(Extracted records)
☆ ☆ ☆

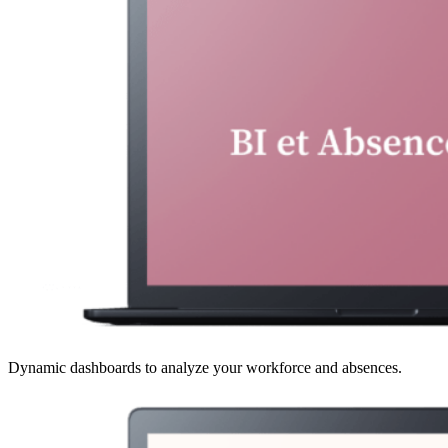
Dynamic dashboards to analyze your workforce and absences.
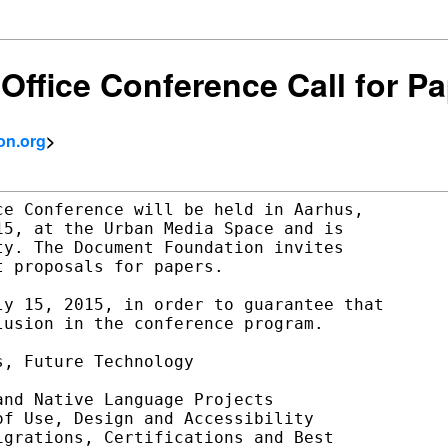
Office Conference Call for P
on.org
>
e Conference will be held in Aarhus,

5, at the Urban Media Space and is

y. The Document Foundation invites

 proposals for papers.

y 15, 2015, in order to guarantee that

usion in the conference program.

, Future Technology

nd Native Language Projects

f Use, Design and Accessibility

grations, Certifications and Best
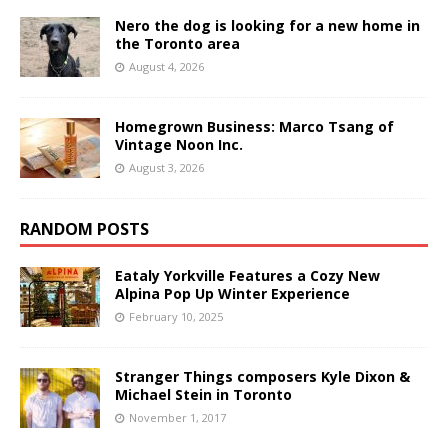
Nero the dog is looking for a new home in
the Toronto area
August 4, 2026
Homegrown Business: Marco Tsang of
Vintage Noon Inc.
August 3, 2026
RANDOM POSTS
Eataly Yorkville Features a Cozy New
Alpina Pop Up Winter Experience
February 10, 2025
Stranger Things composers Kyle Dixon &
Michael Stein in Toronto
November 1, 2017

☆ ☆ ☆

**Your task:** Retype all the lines above character for character. Leave the pictures out of your answer.

**Answer to this exercise:**
Dynamic dashboards to analyze your workforce and absences.
Office Conference Call for P
on.org
>
e Conference will be held in Aarhus,

5, at the Urban Media Space and is

y. The Document Foundation invites

 proposals for papers.

y 15, 2015, in order to guarantee that

usion in the conference program.

, Future Technology

nd Native Language Projects

f Use, Design and Accessibility

grations, Certifications and Best
Nero the dog is looking for a new home in
the Toronto area
August 4, 2026
Homegrown Business: Marco Tsang of
Vintage Noon Inc.
August 3, 2026
RANDOM POSTS
Eataly Yorkville Features a Cozy New
Alpina Pop Up Winter Experience
February 10, 2025
Stranger Things composers Kyle Dixon &
Michael Stein in Toronto
November 1, 2017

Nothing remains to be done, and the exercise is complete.